Buy Aditya Birla Fashion & Retail Ltd For Target Rs. 230 - Emkay Global Financial Services
ABFRL’s board has approved the demerger of its Madura business into a new entity – ABLBL, upon the requisite regulatory approvals over the next 9-12 months. In our view, this move should unlock value through better capital allocation and improved investor interest for the two businesses individually. Post de-merger, ABFRL plans to raise Rs25bn in the remnant entity, to support growth/debt reduction, while new entity ABLBL should generate healthy cash flows. Debt allocation of Rs10bn to ABLBL (33% of overall debt) is in line with its asset mix and regulatory conditions. ABLBL has a strong track-record of delivering low-teens earnings CAGR along with a healthy return profile of 25- 30%, and the demerger has potential to drive a ~15% re-rating. But remaining businesses (Value Retail + Ethnic + D2C + Luxury) will need investments in the near term. We remain conservative and retain REDUCE on ABFRL; we will watch for margin gains in the remnant entity before turning constructive on the stock.

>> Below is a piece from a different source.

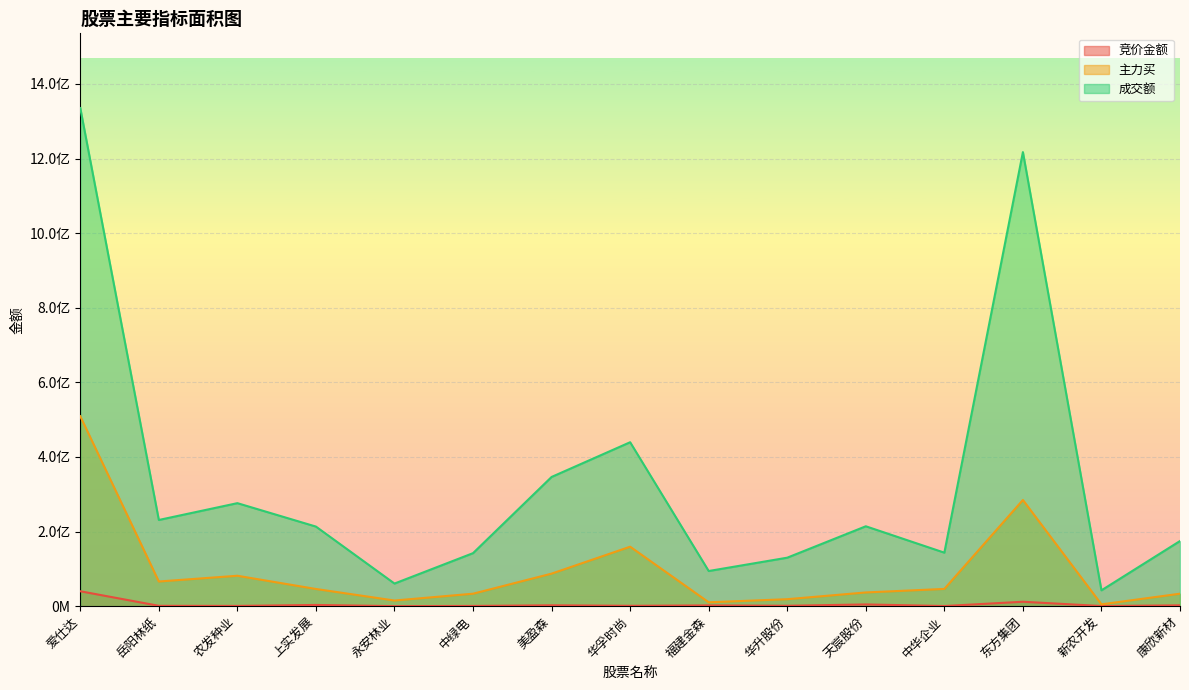

Which has a higher value, 新农开发 or 中绿电?

中绿电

ABLBL: Improved capital allocation/investor interest offer re-rating potential
Madura Fashion and Lifestyle (ARR: Rs80bn), comprising lifestyle brands, casual wear brands, sportswear, and innerwear business, will be transferred to the newly de-merged entity – Aditya Birla Lifestyle Brands (ABLBL). ABLBL’s portfolio has potential to deliver mid-teens EBITDA CAGR in the medium term, with a healthy ROCE profile of 25-30%. It generates ~70% value for our overall SOTP, at 22x FY26E EBITDA. We believe this business has scope for a re-rating, with improved capital allocation and investor interest. Good growth businesses similar to ABLBL trade at ~30x EBITDA vs. 22x that we assign to ABLBL in the overall SOTP; this provides a potential re-rating of ~20% in ABLBL or ~15% in overall SOTP.
Post-demerger ABFRL: Capital infusion to fund growth; focus on consolidation
The value retail, ethnic wear portfolio and other luxury/digital brands will be retained by the existing ABFRL (ARR: Rs70bn). It is likely to raise growth capital of Rs25bn for infusing strength into the balance sheet to take care of growth prospects. Pantaloons currently contributes almost the entire value for this segment, at ~30% to the overall SOTP, as we largely value the Ethnic and D2C business at cost. After a series of acquisitions, ABFRL’s focus is on consolidation and driving more value in the existing business segments
Analyst Call KTAs:
1) Promoters remain committed to participate in the Rs25bn equity raise, and funds are likely to be used for growth/debt repayment. Preference for growthrelated allocation will be in this order: Ethnic-wear, Value Retail and, then, Luxury. 2) The TCNS merger is a pre-condition to this scheme, and Management expects the merger process to close within the next 4 months. The current demerger is expected to be completed within 9-12 months. 3) All segments are run by separate CEOs and Management is likely to analyze & announce an appropriate management structure for the two entities in the next 6-12 months. 4) ABLBL, with its better return profile, is likely to eliminate debt over the next 2/3 years. 5) The post-demerger ABFRL debt of Rs20bn includes Rs15bn of long-term debt, with the balance being short-term debt.